Se trata de  preciosos y ricos repertorios familiares, fijados por tal cual individuo que gozó de venerabilidad y respeto en el núcleo donde vivió, que sobrevive en mesones, ventas y figones y, en el XIX eclosiona en botillerías, academias de baile, y, sobre todo, en cafés cantantes. No obstante, su hábitat natural han sido los mataderos locales, las tabernas cercanas a ellos, las tablas de carne, los reñideros de gallos, los patios de casas de vecinos, las fraguas… La realidad es que es cosa de muy poquita gente y de escasos lugares. Me encante citar lo que, en 1935, dijo García Lorca en una entrevista: “De Jerez a Cádiz, diez familias de la más pura casta guardan con avaricia la gloriosa tradición de lo flamenco”, que es lo mismo que desde siempre afirmaron los aficionados antiguos. “De El Cuervo para abajo está el ajo”. En muy contados pueblos y ciudades de las provincias de Cádiz –Cádiz y Los Puertos (San Fernando, Puerto Real, el Puerto de Santa María y Sanlúcar de Barrameda), constelación con visos claros de fundación–; Jerez, que muestra heterodoxas, pero geniales, interpretaciones gaditanas y de Los Puertos; en la provincia de Sevilla, Lebrija y Utrera, tributarias de Jerez, y Triana que sirve de crisol y plataforma de lanzamiento.

El flamenco era un arte minoritario, marginal, pero sublime. El manantial de donde surge es muy reducido: “la silla donde me asiento…” “En este rinconcito, dejarme llorá…”, “desde la Porverita hasta Santiago…” “en esta casapuertita…” O el total afuera: “Me asomé a la muralla, me respondió el viento…”
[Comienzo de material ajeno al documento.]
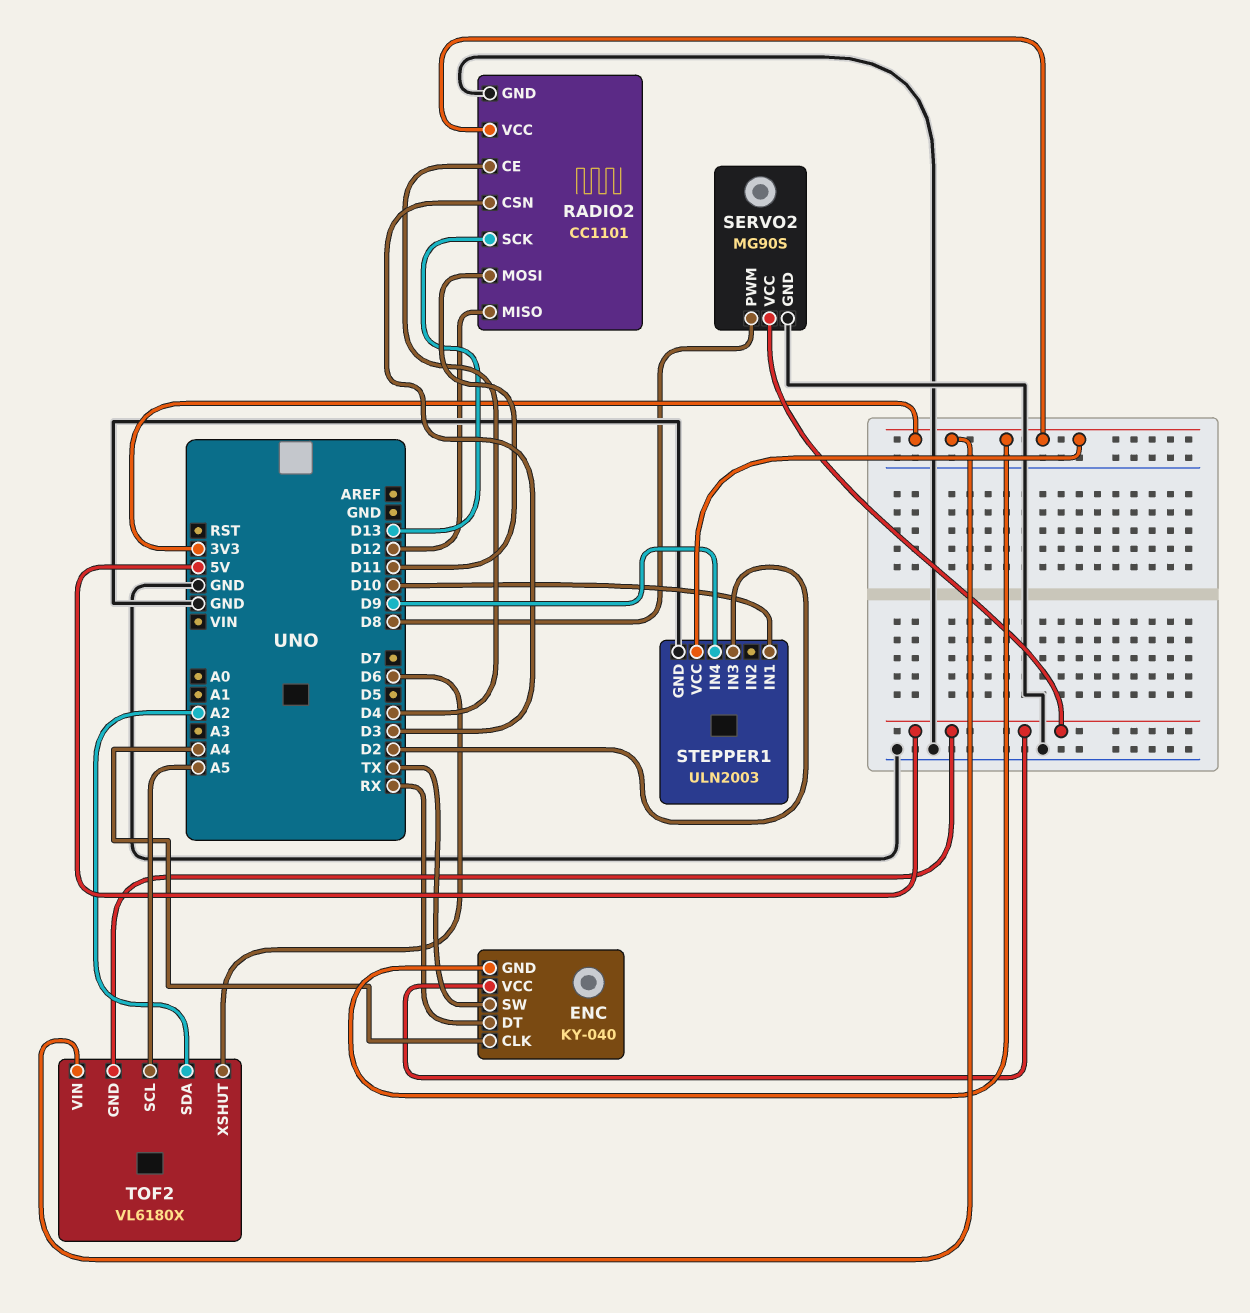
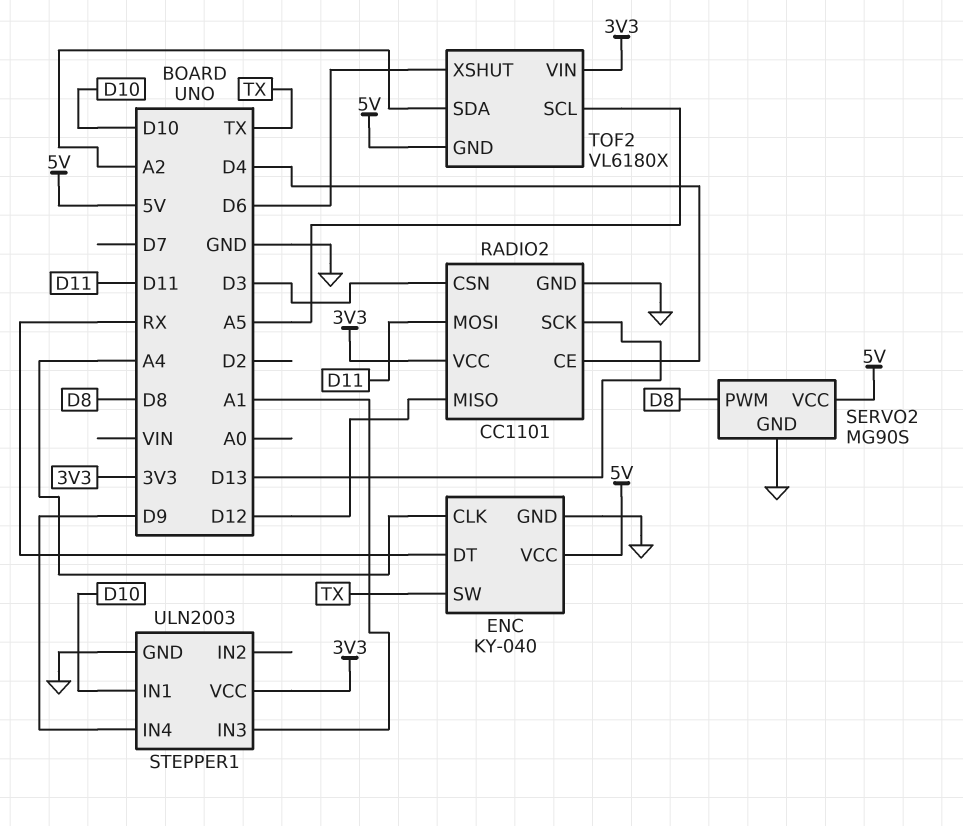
ENC pin GND: 3V3 -> GND
STEPPER1 pin IN3: D2 -> A1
Contra viento y marea un escaso número de sujetos, del que llamo sector intimista, conserva las más antiguas manifestaciones de este arte. No han podido contra ellos ni modas, ni tentaciones exteriores. Sin embargo, la declaración de Patrimonio Inmaterial de la Humanidad, presiento, solamente facilitará más las cosas a los autores de “temitas” que han colado de rondón; a los guitarristas de vanguardia, que ni son clásicos, ni flamencos, sino todo lo contrario; a los autores de coreografías noñas y amariconadas... y a toda una suerte de trascendentes enredadores subsidiados por los poderes públicos. Los verdaderos flamencos, atados a la tradición oral de siglos, sestearán, sin oficio ni beneficio, rondándoles el hambre, ajenos de que lo que portan en sus memorias es Patrimonio Inmaterial de la Humanidad.

(*) Luis Suárez Ávila es abogado y miembro del Instituto Universitario Seminario Ramón Menéndez Pidal de la Universidad Complutense.